Forthcoming Medicare payment models will likely focus on disease-specific programs that bear similarities to palliative care.
Emerging reimbursement demonstrations have placed a stronger emphasis on addressing a more diverse group of patients with high levels of care needs and complex health trajectories. Examples include the Value-Based Insurance Design (VBID) demonstration, the Accountable Care Organization Realizing Equity, Access and Community Health (ACO REACH) model and the Guiding an Improved Dementia Experience (GUIDE) model.
Common threads among these value-based models are the goals of increasing access and improving care transitions and outcomes for seriously ill populations – including underserved groups, Purva Rawal, chief strategy officer at the Center for Medicare and Medicaid Innovation (CMMI), said at the the Coalition to Transform Advanced Care (C-TAC) and the Center to Advance Palliative Care (CAPC) Leadership Summit in Washington D.C.
“Where we are headed and really believe more than ever in (especially for beneficiaries with serious illness and their families) is a need for value-based care to build a more person-centered health system,” Rawal said at the conference. “It is really difficult to meet the needs of patients in a holistic way in a fee-for-service payment system that often unfortunately contributes to fragmentation for families.”
Focus on disease-specific models
Value-based models taking shape have increasingly focused on including better respite care, training and support services for caregivers, as well as improved connections to community-based palliative services, Rawal indicated.
Additionally, she said, value-based payment is stretching to reimburse for improved screening of psychosocial needs among patients, a large part of helping providers understand where underserved populations are in their communities.
As far as CMMI’s pipeline of payment demos, similar to GUIDE, palliative care providers can anticipate more value-based models that are “focused on specific health conditions,” Rawal said.
“We’re testing new ways of delivering and paying for care, and [we] are focused on specific provider types, like primary care or ACO models,” she said.
In addition to GUIDE, other current CMMI demos include the Kidney Care Choices and Enhancing Oncology models.
Addressing workforce issues, health equity
As it designs new demos, CMMI is taking note of the challenges providers are facing – including staffing shortages and closing health disparity gaps.
Addressing the needs of health care workers and unpaid family caregivers is a large part of improving quality and access, Rawal said. Building up palliative care reimbursement around these issues will take time to develop and structure in a sustainable way.
Improving labor pressures and addressing social determinants of health have become important considerations when it comes to program design, according to Dr. Aditi Mallick, acting director of the U.S. Centers for Medicare & Medicaid Services’ (CMS) Office of Minority Health. She is also chief medical officer of CMS’ Medicaid and Children’s Health Insurance Program (CHIP) programs.
“We’re really trying to learn as we advance and implement policies,” Mallick said. “What we’re implementing at CMS across Medicare, Medicaid and in some of our other programs [is] to really align with advancing health equity, addressing what we know to be very substantial workforce challenges, and continuously having our eye on the ball of improving quality of care – in particular for individuals living with serious illness and their families.”
Value-based payment has a larger role to play in the journey toward closing health disparities and improving employee support, Rawal indiciated.
“Clinical care has really been but a fraction of what impacts people’s health outcomes, it’s also things like social needs, housing, food, transportation, and spiritual health and well being,” Mallick said at the summit. “With what’s happening both in burnout among traditional health care providers and family caregivers, the solution is multifaceted.”

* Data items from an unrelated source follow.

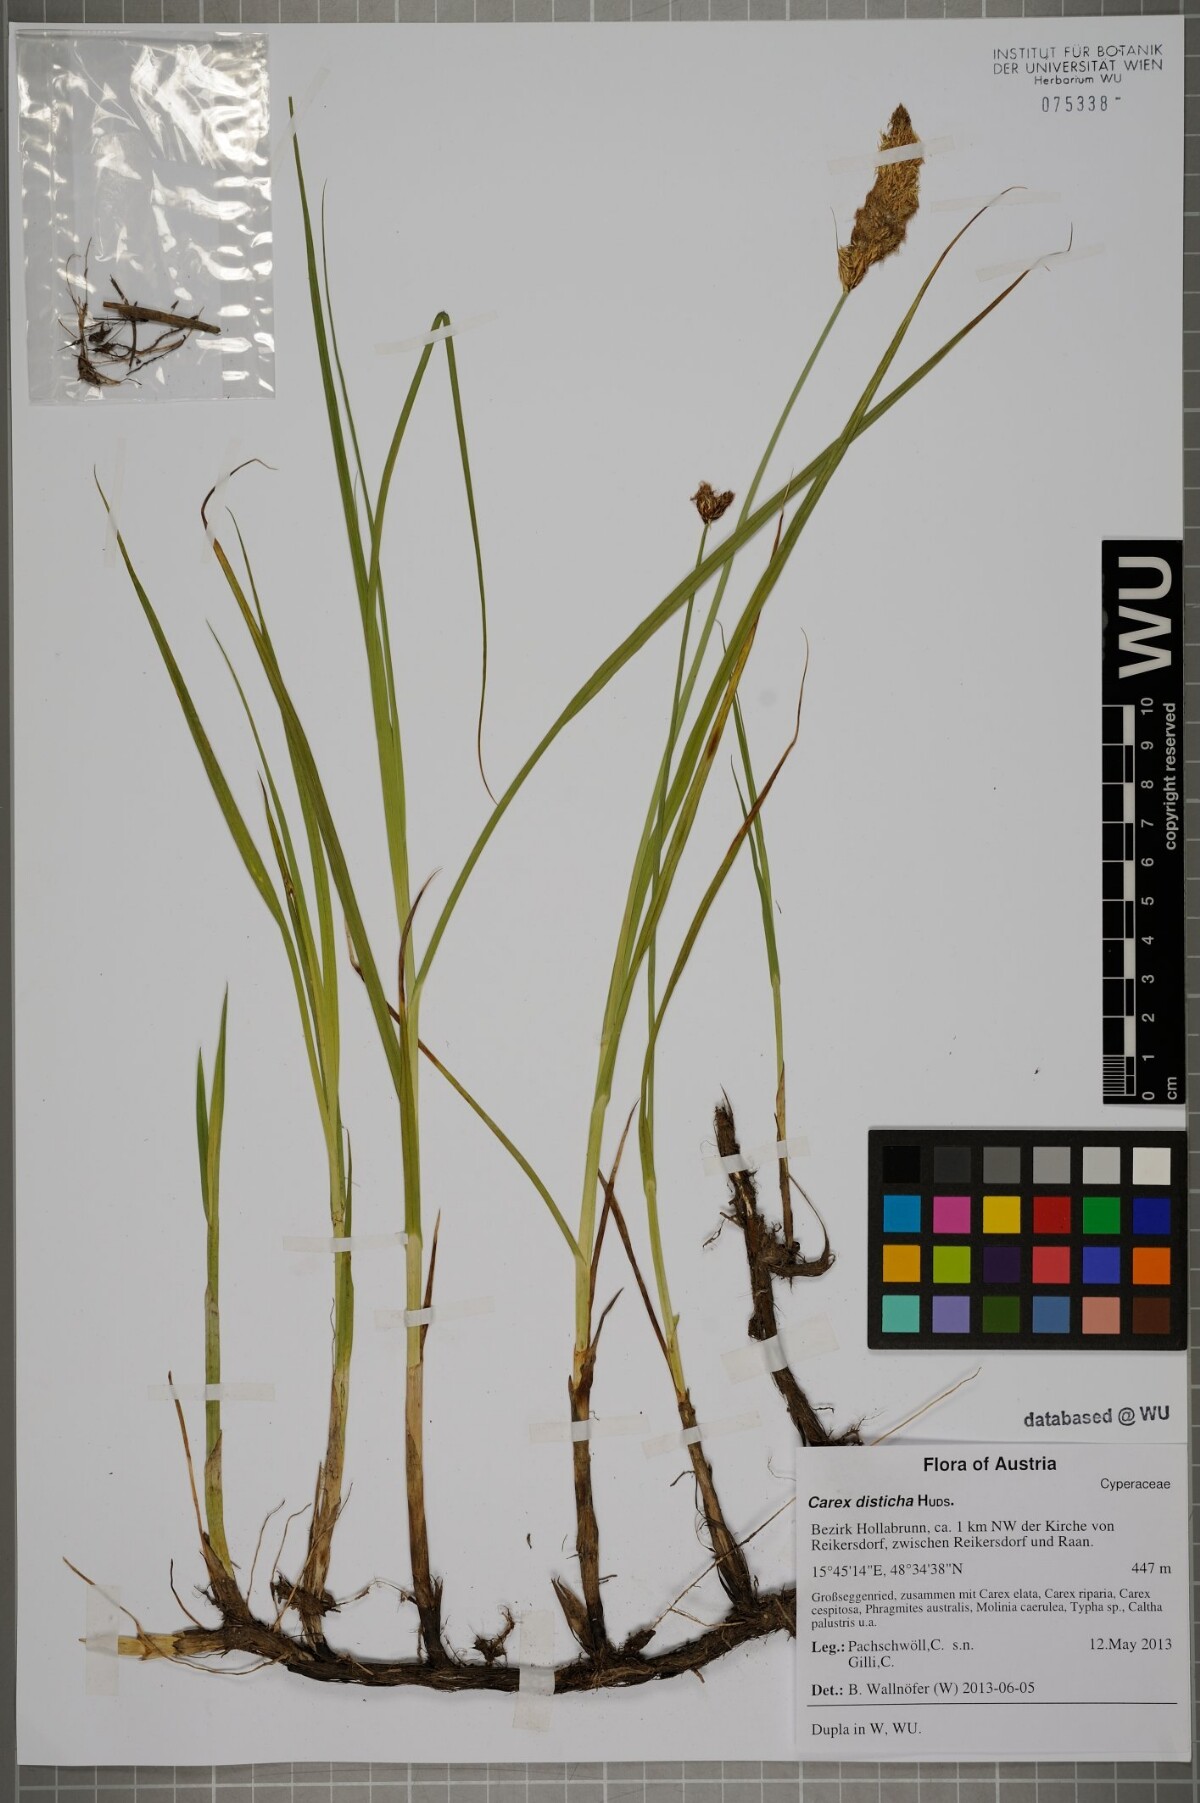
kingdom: Plantae
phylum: Tracheophyta
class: Liliopsida
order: Poales
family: Cyperaceae
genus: Carex
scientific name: Carex disticha
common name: Brown sedge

Among the disparities CMS hopes to reduce is access to advanced care for individuals with various types of physical and mental disabilities, according to Mallick. Stronger reimbursement systems are being developed to better support individuals with disabilities, she said.
In September, the U.S. Department of Health and Human Services (HHS), through its Office for Civil Rights, proposed a new rule that prohibits discrimination on the basis of disability.
The rule, dubbed the Nondiscrimination on the Basis of Disability in Programs or Activities Receiving Federal Financial Assistance, aims to ensure medical decisions are not based on biases or stereotypes about individuals with disabilities. The rule also contained clarifications around provider obligations around offering services “in the most integrated setting appropriate” for the needs of individuals with disabilities.
“The HHS Office of Civil Rights in conjunction with the Administration for Community Living earlier this year released broad sweeping regulations around protections for individuals with disability and protection specifically against discrimination” Mallick said. “And the reason [for] that is many individuals living with serious illness are also on some form of disability. We know how they live in this space really makes a difference to people on a daily basis.”